» **AVAILABLE DATA**:
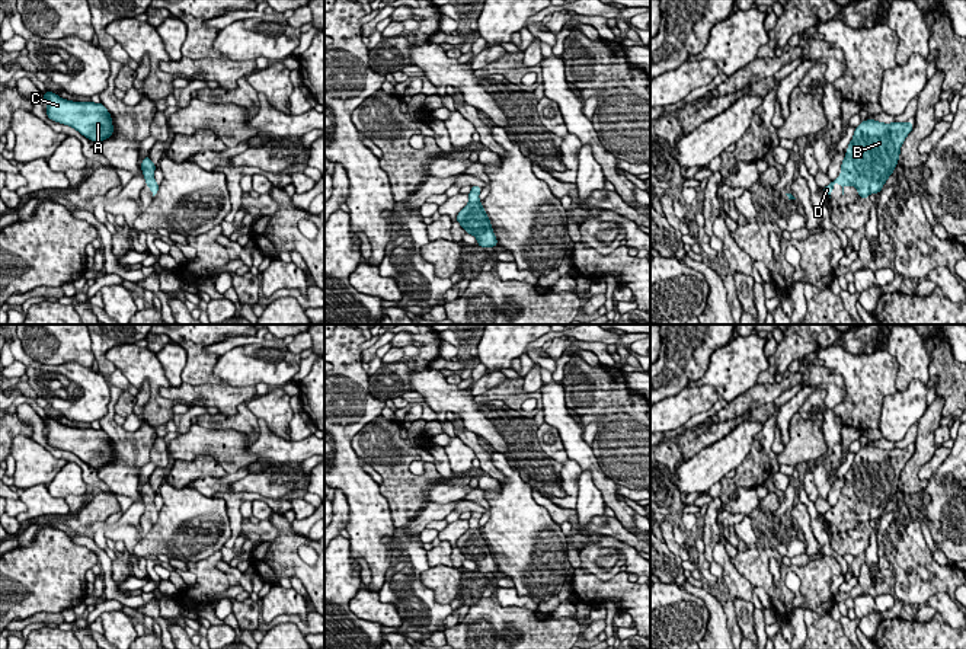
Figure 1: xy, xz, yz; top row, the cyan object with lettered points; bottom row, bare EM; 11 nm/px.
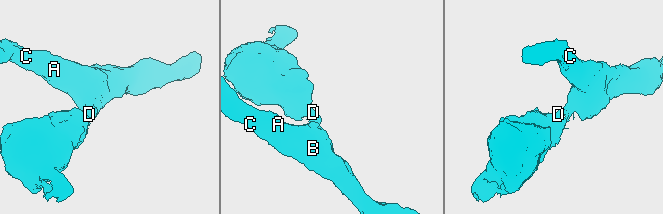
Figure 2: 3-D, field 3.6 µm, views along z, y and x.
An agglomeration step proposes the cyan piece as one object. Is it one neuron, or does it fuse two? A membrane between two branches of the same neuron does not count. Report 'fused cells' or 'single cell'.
single cell

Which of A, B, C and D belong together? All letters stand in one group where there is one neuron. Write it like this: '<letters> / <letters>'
A B C D

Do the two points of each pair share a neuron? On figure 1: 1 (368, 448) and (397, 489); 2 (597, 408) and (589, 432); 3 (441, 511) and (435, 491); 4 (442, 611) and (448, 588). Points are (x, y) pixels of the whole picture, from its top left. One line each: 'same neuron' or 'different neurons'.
1: same neuron
2: different neurons
3: different neurons
4: different neurons

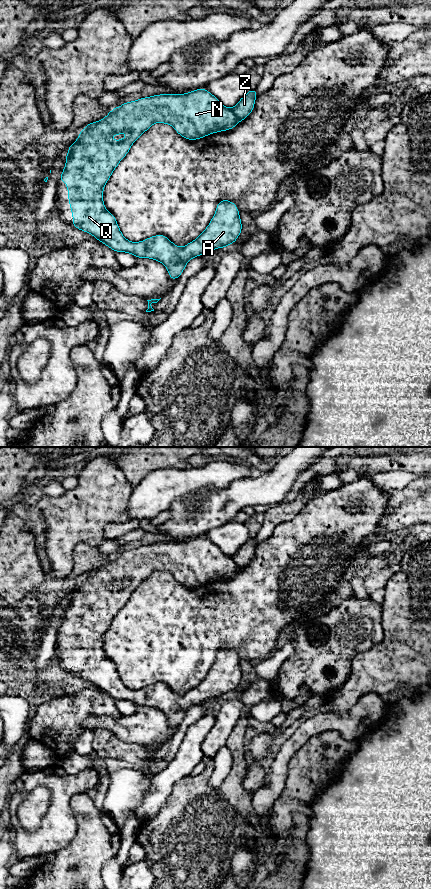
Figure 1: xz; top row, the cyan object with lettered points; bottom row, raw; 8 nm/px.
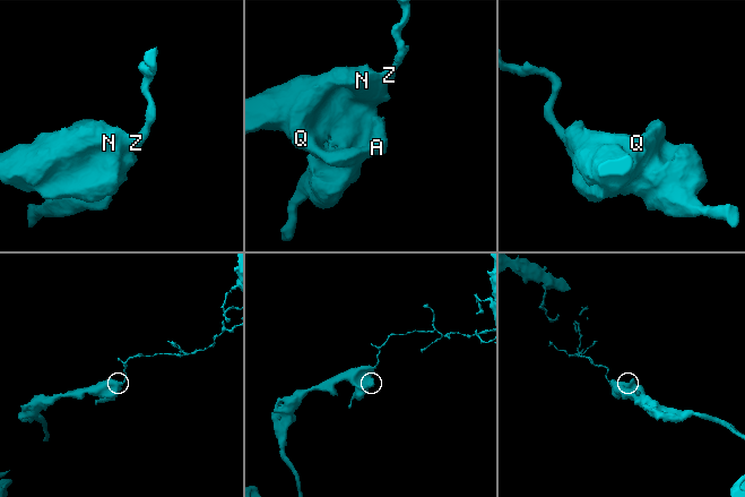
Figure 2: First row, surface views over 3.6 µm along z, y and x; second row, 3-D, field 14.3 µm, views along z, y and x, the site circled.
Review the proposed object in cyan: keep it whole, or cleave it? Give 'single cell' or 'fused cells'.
fused cells

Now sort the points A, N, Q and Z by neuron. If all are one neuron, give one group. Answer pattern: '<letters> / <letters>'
A N Q / Z

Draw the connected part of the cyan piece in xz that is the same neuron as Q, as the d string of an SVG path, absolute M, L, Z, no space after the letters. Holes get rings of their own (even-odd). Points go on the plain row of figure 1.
M199 536L184 542L159 542L144 545L135 549L123 551L113 556L103 567L89 571L79 580L76 589L68 594L65 604L65 616L59 629L64 629L68 638L68 649L72 660L72 673L93 683L98 689L116 700L125 700L136 706L150 706L161 710L168 718L172 728L177 728L187 711L193 705L198 705L217 696L227 695L240 684L242 670L236 652L223 647L217 651L217 656L206 677L192 690L184 695L178 695L162 682L154 683L141 690L128 689L120 679L115 664L106 658L103 650L104 634L111 625L120 609L130 599L133 591L154 571L165 571L175 576L175 579L187 588L198 588L212 581L233 577L240 571L233 559L225 555L213 542L205 536ZM126 579L127 585L113 589L109 585Z

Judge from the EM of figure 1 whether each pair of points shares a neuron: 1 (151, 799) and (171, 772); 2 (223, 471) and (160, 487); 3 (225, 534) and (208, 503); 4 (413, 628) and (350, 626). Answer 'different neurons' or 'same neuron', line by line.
1: same neuron
2: same neuron
3: different neurons
4: different neurons

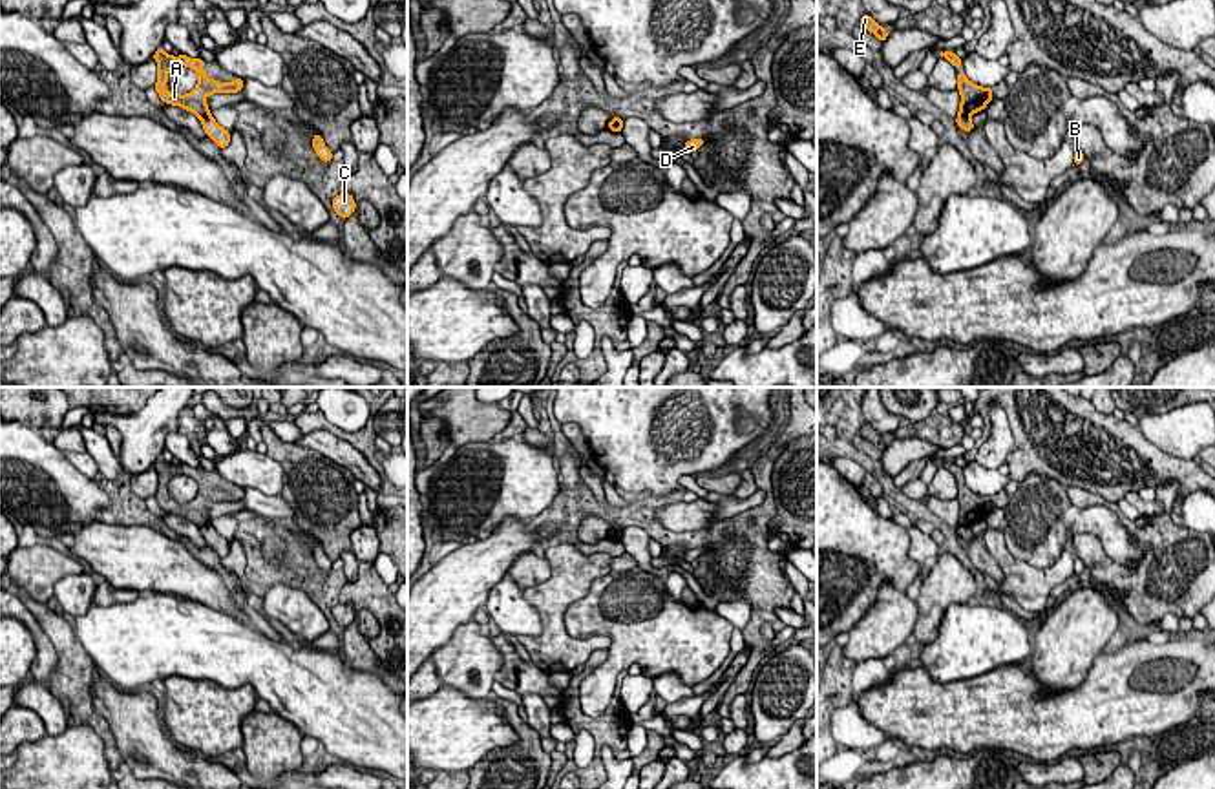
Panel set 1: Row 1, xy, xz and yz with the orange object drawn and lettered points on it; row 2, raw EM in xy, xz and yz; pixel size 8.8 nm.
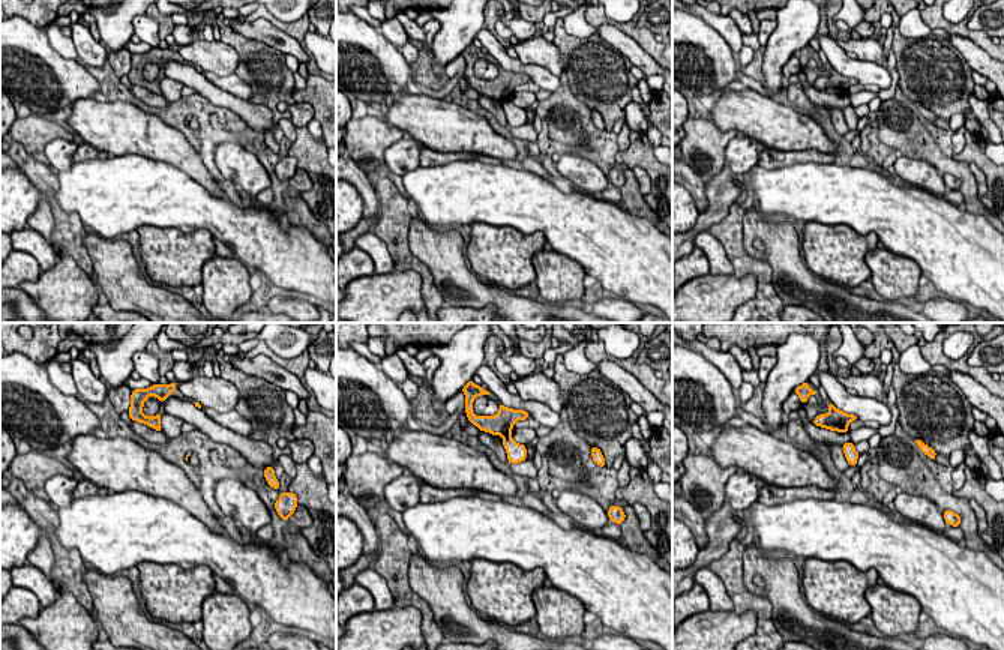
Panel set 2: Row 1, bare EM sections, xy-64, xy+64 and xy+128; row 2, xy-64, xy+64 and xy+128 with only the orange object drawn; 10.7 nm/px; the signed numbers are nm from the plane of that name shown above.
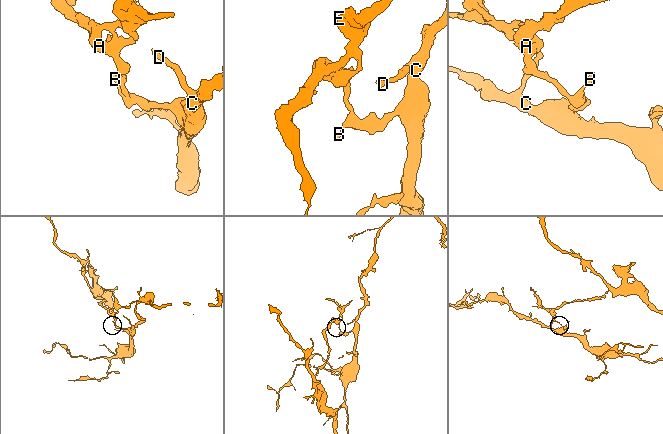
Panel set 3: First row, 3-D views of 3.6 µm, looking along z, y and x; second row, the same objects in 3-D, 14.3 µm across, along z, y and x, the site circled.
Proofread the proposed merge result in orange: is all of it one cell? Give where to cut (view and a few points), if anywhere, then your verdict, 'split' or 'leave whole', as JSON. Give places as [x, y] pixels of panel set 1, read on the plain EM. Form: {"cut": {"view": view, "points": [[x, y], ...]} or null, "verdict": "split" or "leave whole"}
{"cut": {"view": "yz", "points": [[958, 525], [969, 526]]}, "verdict": "split"}

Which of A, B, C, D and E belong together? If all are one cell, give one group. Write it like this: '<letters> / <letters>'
A E / B C D

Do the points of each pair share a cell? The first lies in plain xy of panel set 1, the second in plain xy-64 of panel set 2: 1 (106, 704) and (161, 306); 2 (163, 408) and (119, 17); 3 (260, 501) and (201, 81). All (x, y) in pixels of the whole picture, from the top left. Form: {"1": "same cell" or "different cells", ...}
{"1": "same cell", "2": "same cell", "3": "different cells"}

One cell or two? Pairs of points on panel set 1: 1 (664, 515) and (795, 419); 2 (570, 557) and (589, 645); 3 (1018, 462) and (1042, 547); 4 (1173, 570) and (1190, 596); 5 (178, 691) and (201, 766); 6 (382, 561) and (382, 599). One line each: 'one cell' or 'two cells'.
1: two cells
2: one cell
3: two cells
4: one cell
5: two cells
6: two cells

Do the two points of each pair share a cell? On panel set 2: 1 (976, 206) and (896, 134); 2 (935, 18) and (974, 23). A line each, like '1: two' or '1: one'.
1: one
2: two

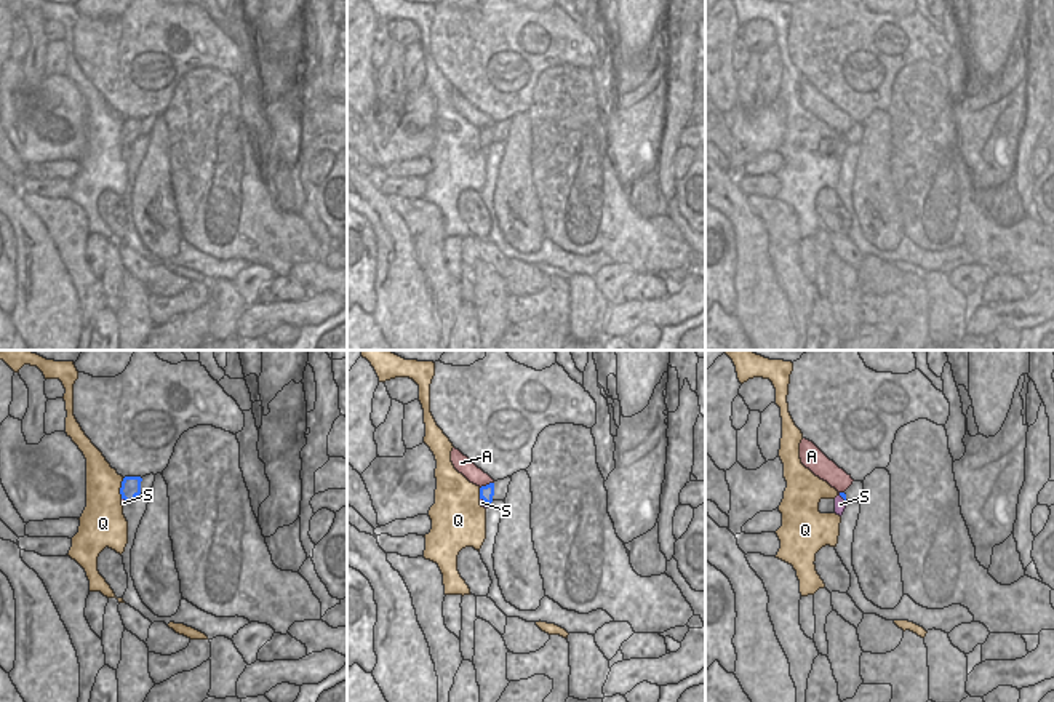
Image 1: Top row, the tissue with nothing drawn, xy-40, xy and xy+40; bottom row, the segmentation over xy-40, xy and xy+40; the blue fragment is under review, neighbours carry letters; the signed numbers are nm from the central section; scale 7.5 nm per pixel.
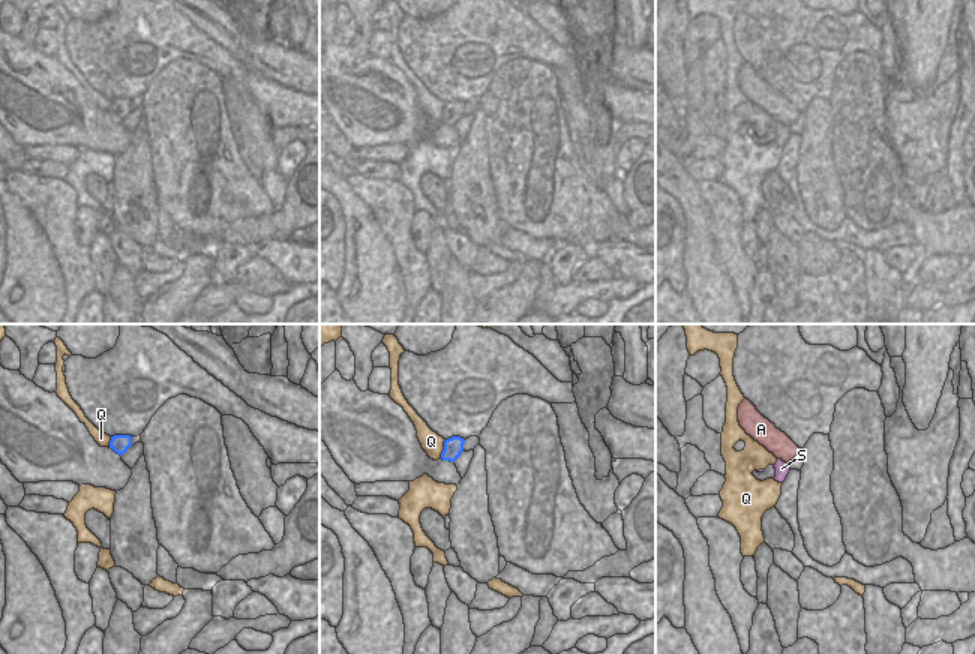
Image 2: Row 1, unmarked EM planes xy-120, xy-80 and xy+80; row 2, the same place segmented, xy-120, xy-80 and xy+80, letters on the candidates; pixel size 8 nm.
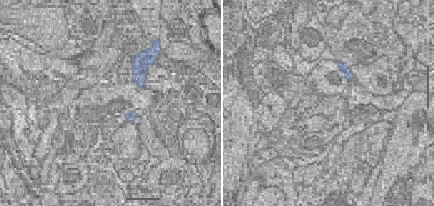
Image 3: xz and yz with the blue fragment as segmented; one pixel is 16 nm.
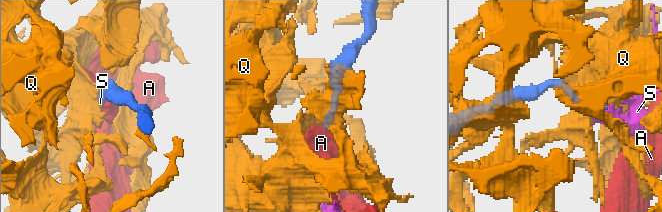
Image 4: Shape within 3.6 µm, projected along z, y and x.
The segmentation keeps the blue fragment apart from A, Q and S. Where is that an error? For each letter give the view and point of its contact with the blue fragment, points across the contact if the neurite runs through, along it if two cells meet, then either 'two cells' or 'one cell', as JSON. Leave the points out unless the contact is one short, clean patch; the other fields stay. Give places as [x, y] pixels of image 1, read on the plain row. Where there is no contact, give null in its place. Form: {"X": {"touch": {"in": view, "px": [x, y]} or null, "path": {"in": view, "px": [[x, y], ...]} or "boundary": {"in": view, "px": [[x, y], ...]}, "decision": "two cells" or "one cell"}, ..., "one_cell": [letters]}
{"A": {"touch": {"in": "xy", "px": [487, 127]}, "boundary": {"in": "xy", "px": [[493, 123], [480, 130]]}, "decision": "two cells"}, "Q": {"touch": {"in": "xy-40", "px": [120, 130]}, "decision": "two cells"}, "S": {"touch": {"in": "xy+40", "px": [842, 138]}, "decision": "two cells"}, "one_cell": []}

» **REQUIRED ACTION**: Return all of the records above exactly as written. Omit each picture.

» **ANSWER TO THIS TASK**:
Figure 1: xy, xz, yz; top row, the cyan object with lettered points; bottom row, bare EM; 11 nm/px.
Figure 2: 3-D, field 3.6 µm, views along z, y and x.
An agglomeration step proposes the cyan piece as one object. Is it one neuron, or does it fuse two? A membrane between two branches of the same neuron does not count. Report 'fused cells' or 'single cell'.
single cell

Which of A, B, C and D belong together? All letters stand in one group where there is one neuron. Write it like this: '<letters> / <letters>'
A B C D

Do the two points of each pair share a neuron? On figure 1: 1 (368, 448) and (397, 489); 2 (597, 408) and (589, 432); 3 (441, 511) and (435, 491); 4 (442, 611) and (448, 588). Points are (x, y) pixels of the whole picture, from its top left. One line each: 'same neuron' or 'different neurons'.
1: same neuron
2: different neurons
3: different neurons
4: different neurons

Figure 1: xz; top row, the cyan object with lettered points; bottom row, raw; 8 nm/px.
Figure 2: First row, surface views over 3.6 µm along z, y and x; second row, 3-D, field 14.3 µm, views along z, y and x, the site circled.
Review the proposed object in cyan: keep it whole, or cleave it? Give 'single cell' or 'fused cells'.
fused cells

Now sort the points A, N, Q and Z by neuron. If all are one neuron, give one group. Answer pattern: '<letters> / <letters>'
A N Q / Z

Draw the connected part of the cyan piece in xz that is the same neuron as Q, as the d string of an SVG path, absolute M, L, Z, no space after the letters. Holes get rings of their own (even-odd). Points go on the plain row of figure 1.
M199 536L184 542L159 542L144 545L135 549L123 551L113 556L103 567L89 571L79 580L76 589L68 594L65 604L65 616L59 629L64 629L68 638L68 649L72 660L72 673L93 683L98 689L116 700L125 700L136 706L150 706L161 710L168 718L172 728L177 728L187 711L193 705L198 705L217 696L227 695L240 684L242 670L236 652L223 647L217 651L217 656L206 677L192 690L184 695L178 695L162 682L154 683L141 690L128 689L120 679L115 664L106 658L103 650L104 634L111 625L120 609L130 599L133 591L154 571L165 571L175 576L175 579L187 588L198 588L212 581L233 577L240 571L233 559L225 555L213 542L205 536ZM126 579L127 585L113 589L109 585Z

Judge from the EM of figure 1 whether each pair of points shares a neuron: 1 (151, 799) and (171, 772); 2 (223, 471) and (160, 487); 3 (225, 534) and (208, 503); 4 (413, 628) and (350, 626). Answer 'different neurons' or 'same neuron', line by line.
1: same neuron
2: same neuron
3: different neurons
4: different neurons

Panel set 1: Row 1, xy, xz and yz with the orange object drawn and lettered points on it; row 2, raw EM in xy, xz and yz; pixel size 8.8 nm.
Panel set 2: Row 1, bare EM sections, xy-64, xy+64 and xy+128; row 2, xy-64, xy+64 and xy+128 with only the orange object drawn; 10.7 nm/px; the signed numbers are nm from the plane of that name shown above.
Panel set 3: First row, 3-D views of 3.6 µm, looking along z, y and x; second row, the same objects in 3-D, 14.3 µm across, along z, y and x, the site circled.
Proofread the proposed merge result in orange: is all of it one cell? Give where to cut (view and a few points), if anywhere, then your verdict, 'split' or 'leave whole', as JSON. Give places as [x, y] pixels of panel set 1, read on the plain EM. Form: {"cut": {"view": view, "points": [[x, y], ...]} or null, "verdict": "split" or "leave whole"}
{"cut": {"view": "yz", "points": [[958, 525], [969, 526]]}, "verdict": "split"}

Which of A, B, C, D and E belong together? If all are one cell, give one group. Write it like this: '<letters> / <letters>'
A E / B C D

Do the points of each pair share a cell? The first lies in plain xy of panel set 1, the second in plain xy-64 of panel set 2: 1 (106, 704) and (161, 306); 2 (163, 408) and (119, 17); 3 (260, 501) and (201, 81). All (x, y) in pixels of the whole picture, from the top left. Form: {"1": "same cell" or "different cells", ...}
{"1": "same cell", "2": "same cell", "3": "different cells"}

One cell or two? Pairs of points on panel set 1: 1 (664, 515) and (795, 419); 2 (570, 557) and (589, 645); 3 (1018, 462) and (1042, 547); 4 (1173, 570) and (1190, 596); 5 (178, 691) and (201, 766); 6 (382, 561) and (382, 599). One line each: 'one cell' or 'two cells'.
1: two cells
2: one cell
3: two cells
4: one cell
5: two cells
6: two cells

Do the two points of each pair share a cell? On panel set 2: 1 (976, 206) and (896, 134); 2 (935, 18) and (974, 23). A line each, like '1: two' or '1: one'.
1: one
2: two

Image 1: Top row, the tissue with nothing drawn, xy-40, xy and xy+40; bottom row, the segmentation over xy-40, xy and xy+40; the blue fragment is under review, neighbours carry letters; the signed numbers are nm from the central section; scale 7.5 nm per pixel.
Image 2: Row 1, unmarked EM planes xy-120, xy-80 and xy+80; row 2, the same place segmented, xy-120, xy-80 and xy+80, letters on the candidates; pixel size 8 nm.
Image 3: xz and yz with the blue fragment as segmented; one pixel is 16 nm.
Image 4: Shape within 3.6 µm, projected along z, y and x.
The segmentation keeps the blue fragment apart from A, Q and S. Where is that an error? For each letter give the view and point of its contact with the blue fragment, points across the contact if the neurite runs through, along it if two cells meet, then either 'two cells' or 'one cell', as JSON. Leave the points out unless the contact is one short, clean patch; the other fields stay. Give places as [x, y] pixels of image 1, read on the plain row. Where there is no contact, give null in its place. Form: {"X": {"touch": {"in": view, "px": [x, y]} or null, "path": {"in": view, "px": [[x, y], ...]} or "boundary": {"in": view, "px": [[x, y], ...]}, "decision": "two cells" or "one cell"}, ..., "one_cell": [letters]}
{"A": {"touch": {"in": "xy", "px": [487, 127]}, "boundary": {"in": "xy", "px": [[493, 123], [480, 130]]}, "decision": "two cells"}, "Q": {"touch": {"in": "xy-40", "px": [120, 130]}, "decision": "two cells"}, "S": {"touch": {"in": "xy+40", "px": [842, 138]}, "decision": "two cells"}, "one_cell": []}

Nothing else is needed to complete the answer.